• _摘录_

______

RetryingRegistration#register 注册的时候会调用 invokeRegistration 方法

		// 开始注册的时候 RetryingRegistration#register 方法
        // 会 调用 invokeRegistration 方法
        @Override
        protected CompletableFuture<RegistrationResponse> invokeRegistration(
                ResourceManagerGateway resourceManager,
                ResourceManagerId fencingToken,
                long timeoutMillis)
                throws Exception {

            Time timeout = Time.milliseconds(timeoutMillis);

            // ResourceManager#registerTaskExecutor
            // 注册 TaskExecutor
            return resourceManager.registerTaskExecutor(taskExecutorRegistration, timeout);
        }

RetryingRegistration#register 中的代码片段… 会调用invokeRegistration 方法

			// [重点]注册的时候会调用 invokeRegistration 方法 .................
            // TaskExecutorToResourceManagerConnection#invokeRegistration
            CompletableFuture<RegistrationResponse> registrationFuture =
                    invokeRegistration(gateway, fencingToken, timeoutMillis)

______

• _数据节选_

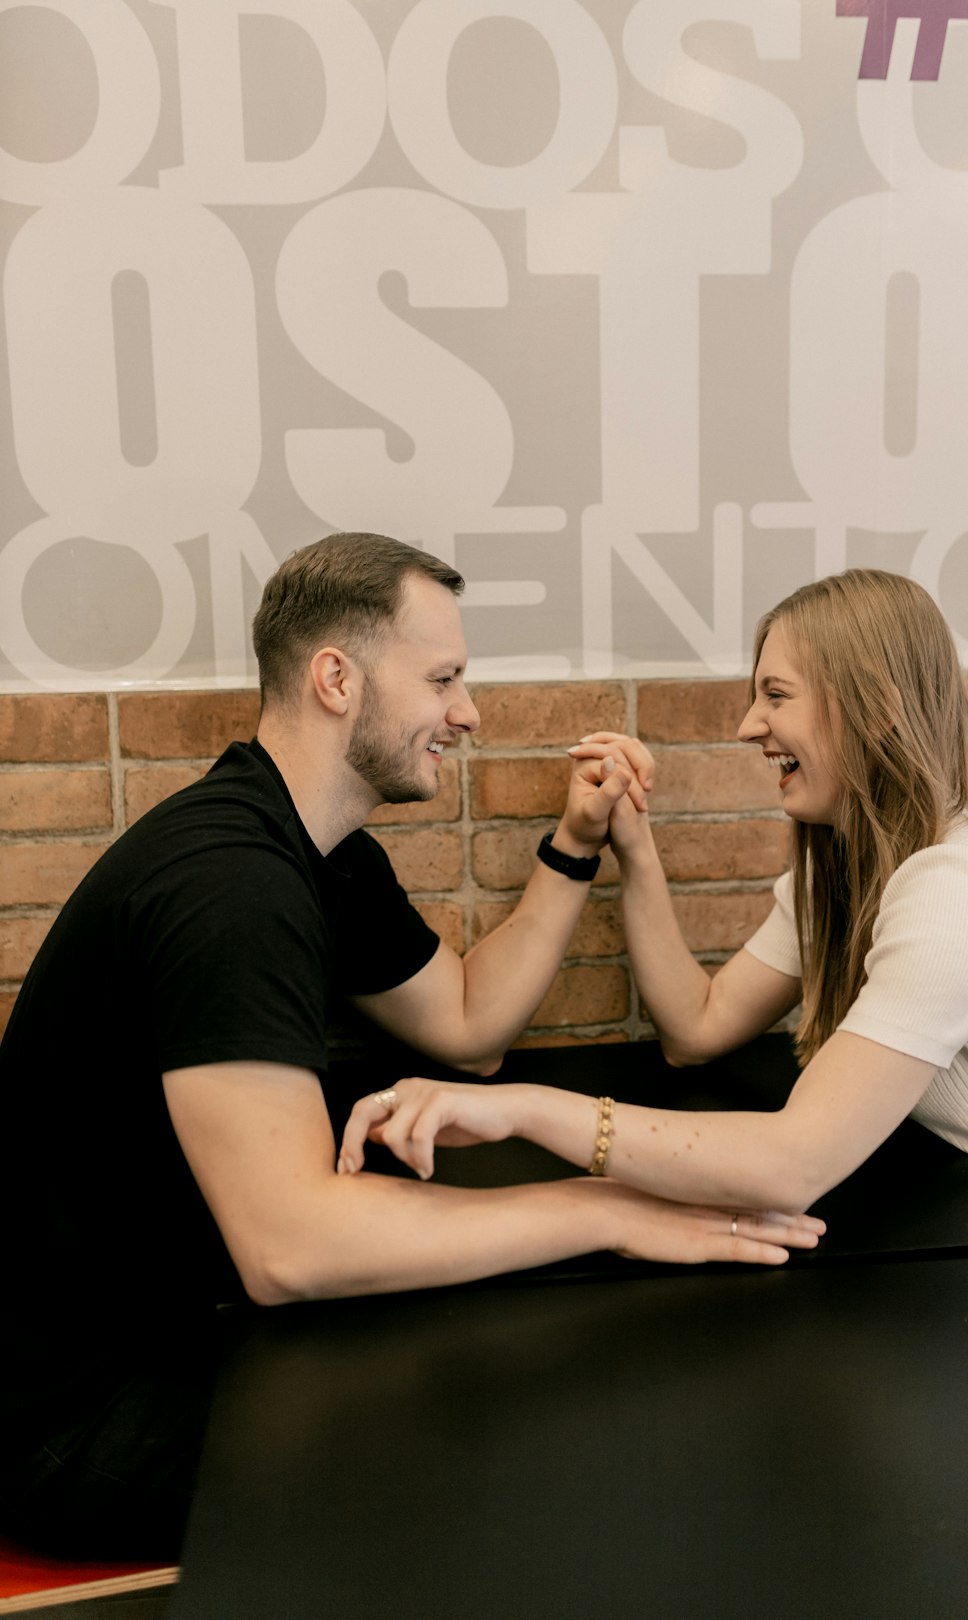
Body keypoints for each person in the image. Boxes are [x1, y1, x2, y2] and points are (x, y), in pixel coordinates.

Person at [0, 533, 822, 1562]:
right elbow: (290, 1248)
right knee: (536, 1429)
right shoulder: (233, 888)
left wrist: (576, 843)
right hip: (82, 1425)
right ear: (335, 679)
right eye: (443, 679)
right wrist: (609, 1210)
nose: (468, 712)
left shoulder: (315, 854)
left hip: (181, 1327)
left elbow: (470, 1028)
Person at [339, 569, 968, 1247]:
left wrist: (522, 1110)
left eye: (777, 696)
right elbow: (696, 1027)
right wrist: (632, 843)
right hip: (963, 1217)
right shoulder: (849, 872)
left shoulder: (956, 899)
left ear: (878, 709)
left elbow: (791, 1163)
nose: (748, 725)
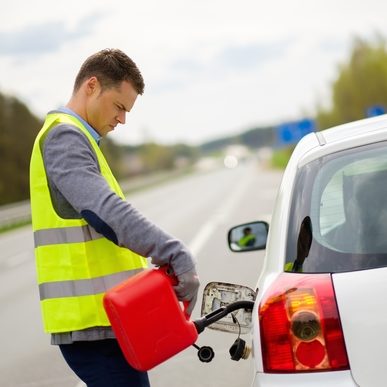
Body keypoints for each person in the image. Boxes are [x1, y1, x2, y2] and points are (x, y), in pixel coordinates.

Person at [29, 48, 200, 387]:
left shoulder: (78, 138)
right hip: (91, 328)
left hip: (109, 322)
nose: (122, 120)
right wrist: (172, 250)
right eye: (119, 107)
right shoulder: (65, 137)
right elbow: (104, 211)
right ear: (91, 86)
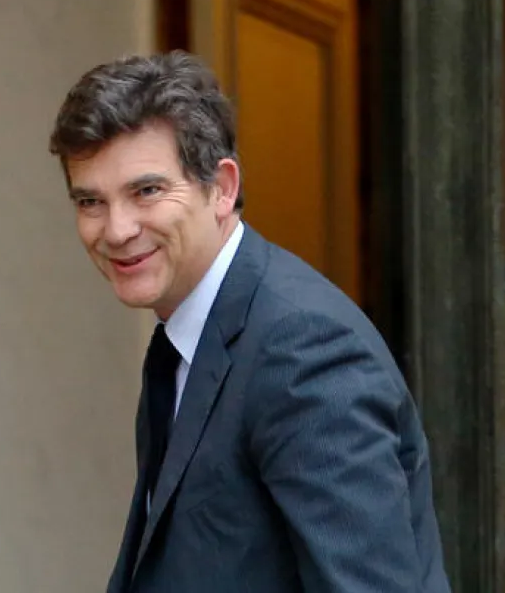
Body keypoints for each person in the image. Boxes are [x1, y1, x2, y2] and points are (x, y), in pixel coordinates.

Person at [48, 51, 451, 593]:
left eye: (146, 191)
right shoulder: (186, 335)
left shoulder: (304, 348)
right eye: (90, 201)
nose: (117, 230)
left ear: (222, 188)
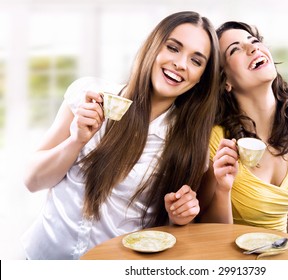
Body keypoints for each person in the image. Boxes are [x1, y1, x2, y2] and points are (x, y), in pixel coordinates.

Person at [22, 11, 221, 259]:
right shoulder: (89, 95)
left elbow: (168, 234)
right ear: (153, 46)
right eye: (173, 48)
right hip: (39, 259)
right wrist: (75, 141)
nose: (180, 63)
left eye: (196, 61)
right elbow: (32, 181)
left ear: (202, 77)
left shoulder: (190, 144)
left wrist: (178, 217)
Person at [198, 21, 288, 239]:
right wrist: (223, 190)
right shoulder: (215, 139)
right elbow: (207, 229)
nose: (253, 48)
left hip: (282, 255)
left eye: (254, 41)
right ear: (226, 81)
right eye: (235, 49)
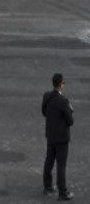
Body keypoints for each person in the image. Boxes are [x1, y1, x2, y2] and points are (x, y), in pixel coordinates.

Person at [42, 73, 74, 201]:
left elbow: (44, 112)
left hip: (51, 135)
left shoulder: (47, 96)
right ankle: (62, 192)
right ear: (60, 84)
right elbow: (70, 121)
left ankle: (47, 186)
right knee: (61, 165)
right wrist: (70, 109)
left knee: (49, 160)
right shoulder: (63, 101)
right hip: (61, 138)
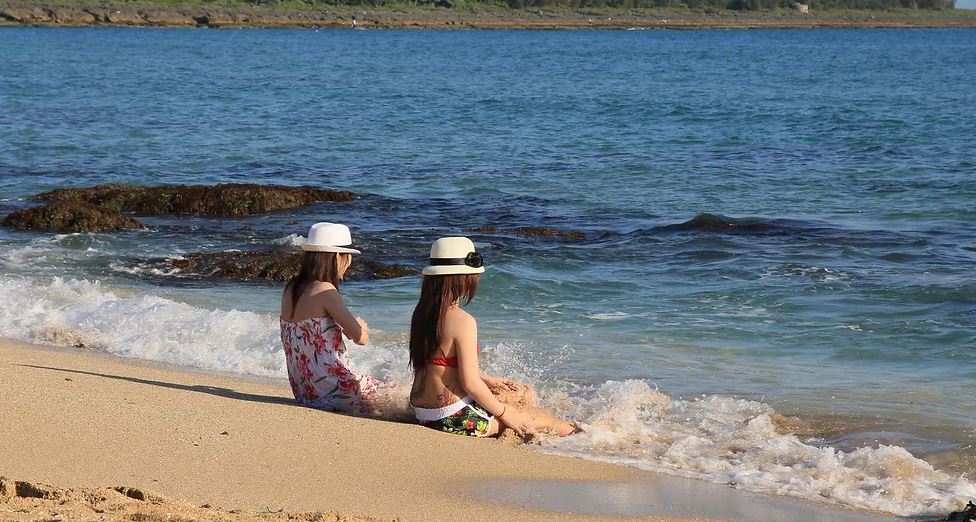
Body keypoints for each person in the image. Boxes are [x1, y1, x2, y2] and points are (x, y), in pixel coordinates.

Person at [408, 236, 578, 438]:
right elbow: (470, 384)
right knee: (550, 422)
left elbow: (436, 365)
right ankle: (592, 438)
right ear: (463, 278)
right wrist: (508, 415)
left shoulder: (422, 313)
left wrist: (487, 379)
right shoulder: (463, 320)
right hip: (454, 417)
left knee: (525, 393)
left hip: (423, 412)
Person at [280, 222, 379, 414]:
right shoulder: (325, 290)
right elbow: (361, 339)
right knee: (398, 395)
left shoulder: (290, 288)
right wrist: (362, 327)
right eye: (348, 257)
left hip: (305, 392)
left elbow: (312, 333)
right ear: (337, 256)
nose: (349, 263)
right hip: (335, 391)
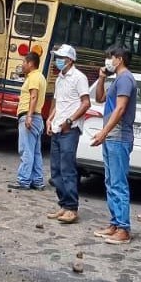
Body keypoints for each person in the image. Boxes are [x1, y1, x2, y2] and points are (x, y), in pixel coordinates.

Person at [91, 46, 138, 246]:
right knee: (111, 182)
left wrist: (104, 132)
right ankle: (115, 223)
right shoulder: (117, 79)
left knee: (118, 183)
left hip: (118, 136)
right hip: (112, 137)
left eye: (109, 58)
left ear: (118, 59)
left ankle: (123, 228)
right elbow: (100, 98)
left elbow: (120, 109)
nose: (107, 61)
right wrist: (102, 77)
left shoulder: (126, 78)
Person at [46, 45, 89, 224]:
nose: (58, 60)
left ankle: (72, 207)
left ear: (70, 60)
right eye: (57, 57)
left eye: (61, 57)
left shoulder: (79, 78)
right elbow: (58, 102)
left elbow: (85, 103)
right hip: (57, 127)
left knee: (67, 169)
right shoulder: (60, 78)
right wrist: (50, 119)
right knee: (55, 170)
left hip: (69, 129)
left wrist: (70, 121)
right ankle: (64, 204)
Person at [10, 50, 47, 191]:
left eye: (24, 62)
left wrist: (29, 116)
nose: (22, 65)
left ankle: (24, 180)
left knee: (26, 150)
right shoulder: (41, 77)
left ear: (31, 64)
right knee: (35, 151)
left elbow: (33, 96)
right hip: (38, 118)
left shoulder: (33, 78)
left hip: (29, 116)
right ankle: (37, 181)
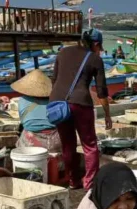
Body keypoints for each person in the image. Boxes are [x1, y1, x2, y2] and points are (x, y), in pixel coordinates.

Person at [50, 29, 112, 190]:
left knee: (67, 145)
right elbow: (102, 92)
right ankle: (89, 183)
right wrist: (107, 115)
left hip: (57, 103)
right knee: (89, 144)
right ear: (96, 44)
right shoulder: (95, 59)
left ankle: (73, 181)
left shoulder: (63, 52)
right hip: (80, 104)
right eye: (100, 46)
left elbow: (54, 80)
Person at [12, 69, 61, 153]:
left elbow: (23, 121)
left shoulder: (22, 100)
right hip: (56, 140)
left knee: (21, 135)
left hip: (31, 142)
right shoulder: (55, 99)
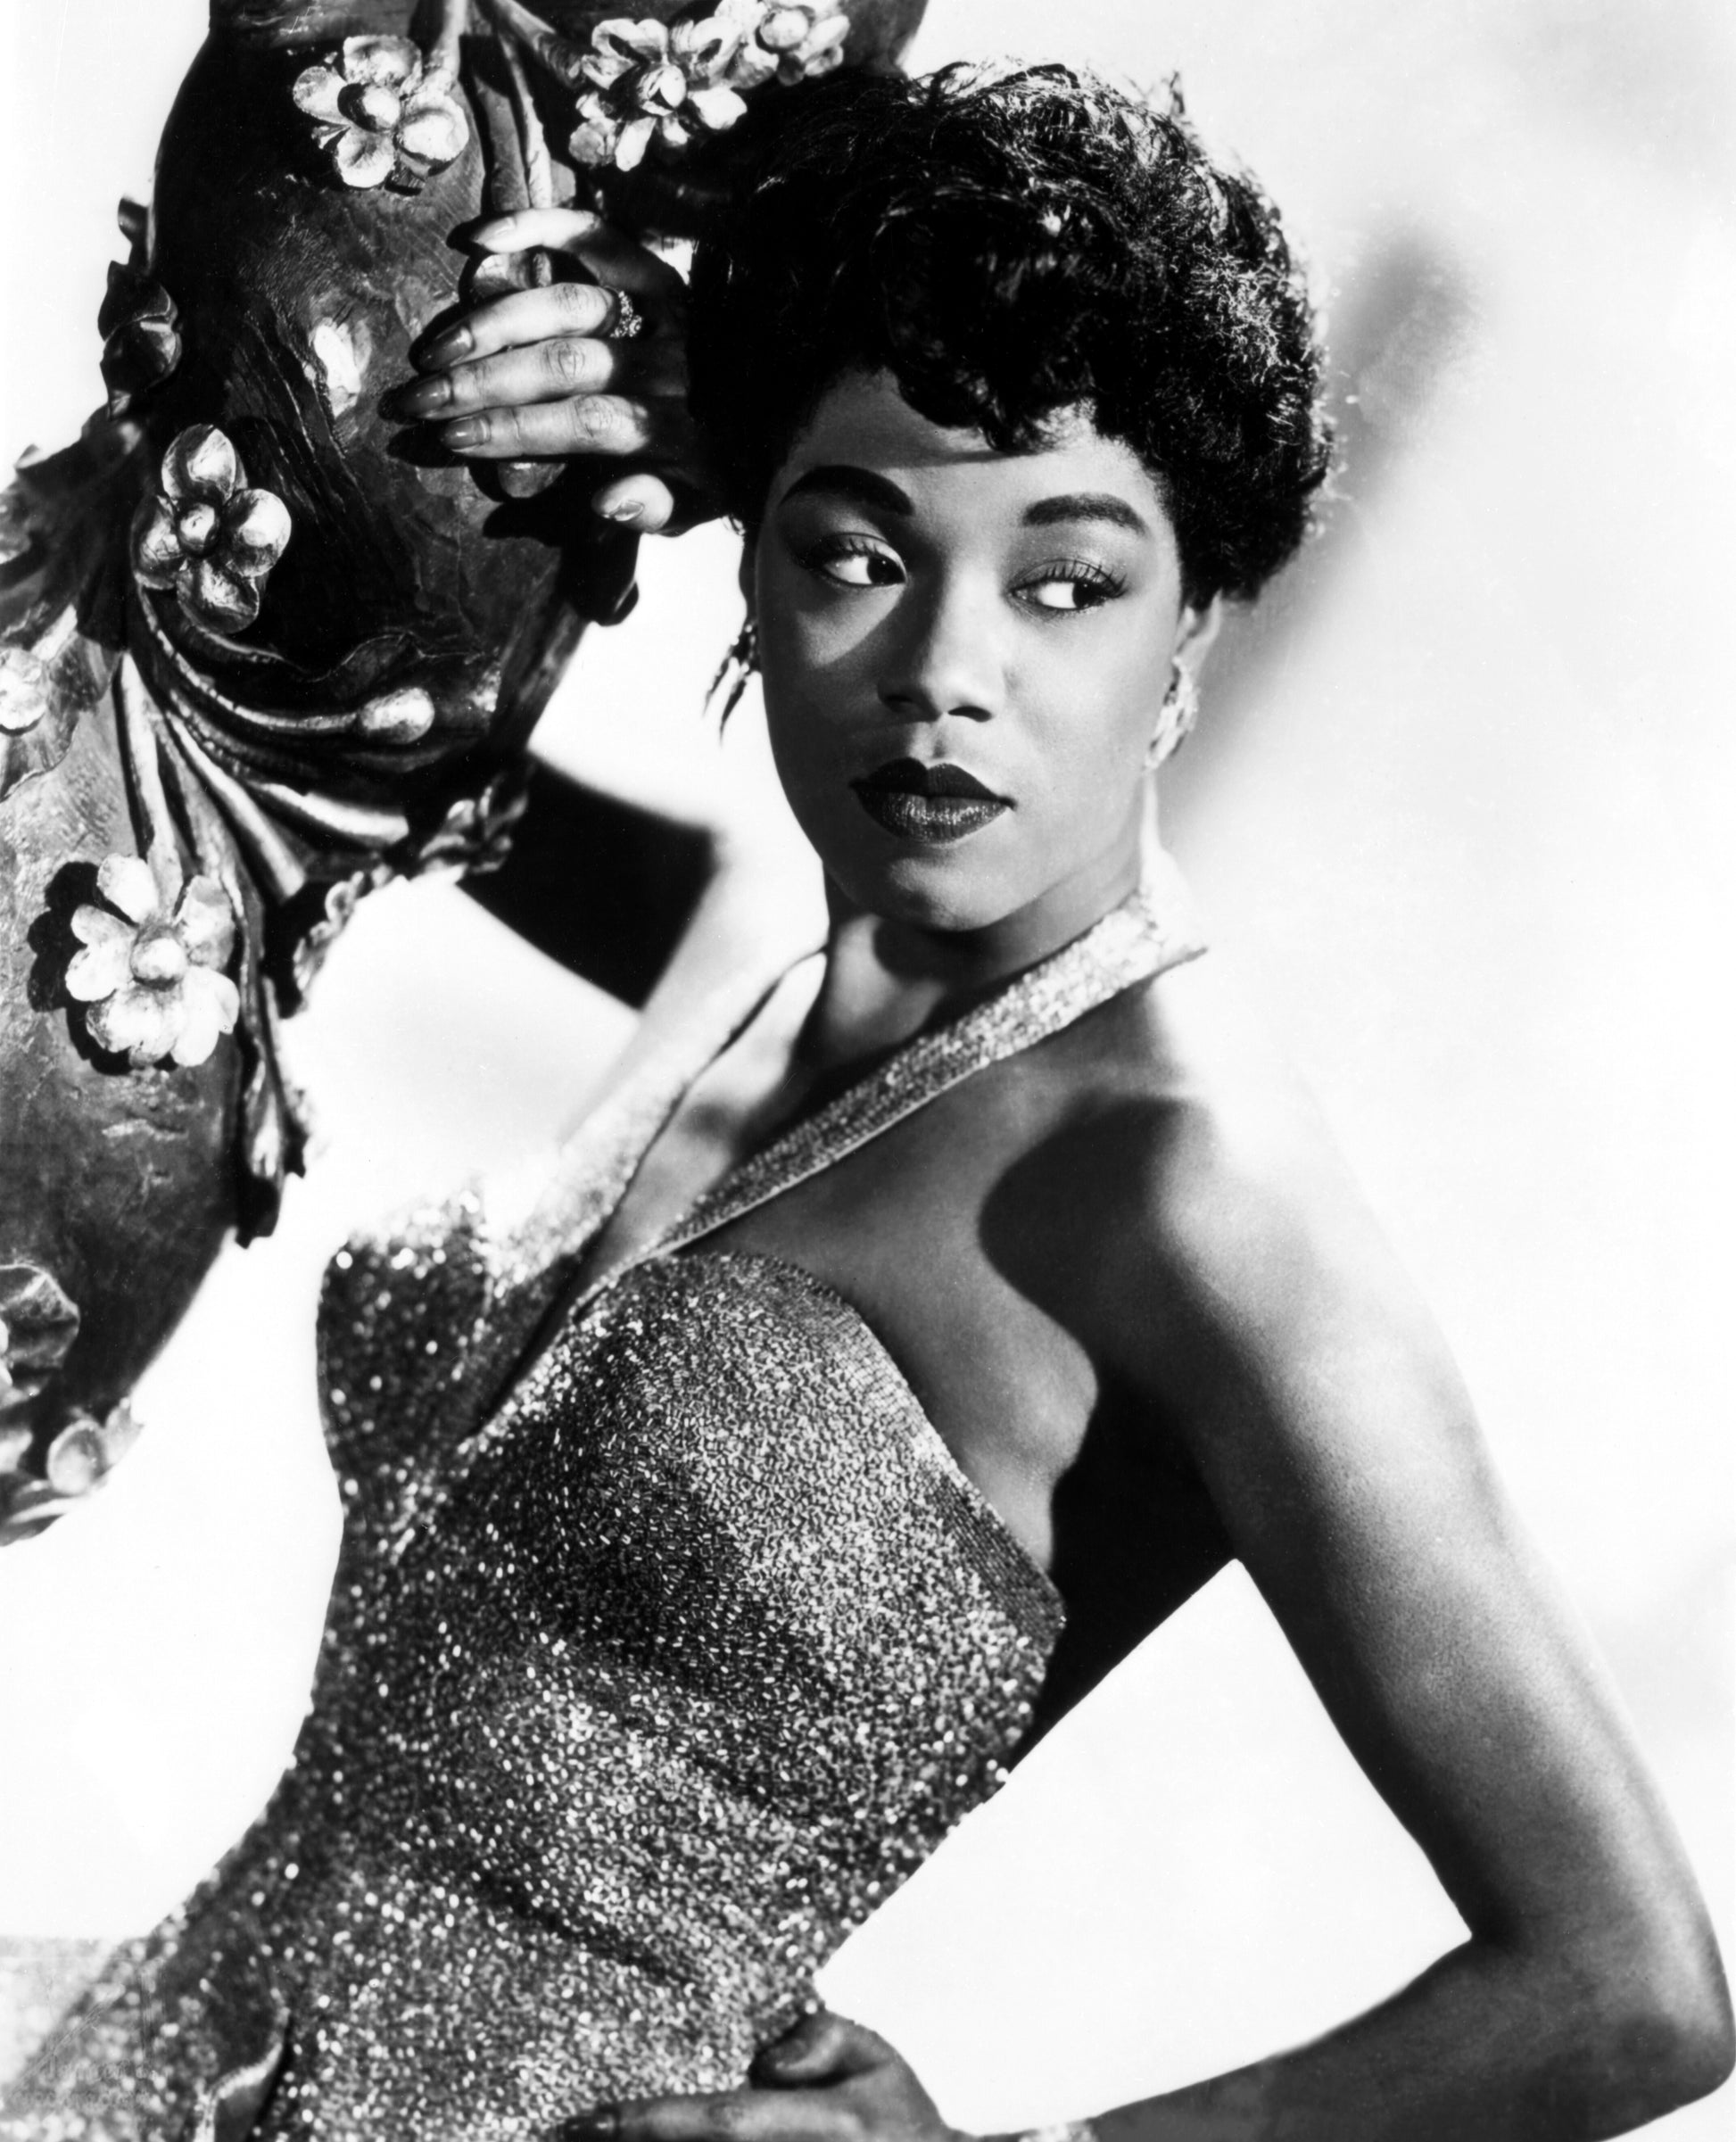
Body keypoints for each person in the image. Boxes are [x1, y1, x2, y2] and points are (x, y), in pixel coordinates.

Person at [3, 60, 1730, 2142]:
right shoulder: (746, 930)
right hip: (152, 2065)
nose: (945, 671)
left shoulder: (1177, 1183)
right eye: (857, 557)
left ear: (1190, 624)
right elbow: (327, 752)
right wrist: (702, 432)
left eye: (1066, 581)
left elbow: (1627, 1991)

______

• _任务说明_
请更新上面摘录中从“RetryingRegistration#register 中的代码片段… 会调用invokeRegistration”到“invokeRegistration(gateway, fencingToken, timeoutMillis)”的这一段，将其中的“重点”换成“关键”后完整写出。

• _参考答案_
RetryingRegistration#register 中的代码片段… 会调用invokeRegistration 方法

			// [关键]注册的时候会调用 invokeRegistration 方法 .................
            // TaskExecutorToResourceManagerConnection#invokeRegistration
            CompletableFuture<RegistrationResponse> registrationFuture =
                    invokeRegistration(gateway, fencingToken, timeoutMillis)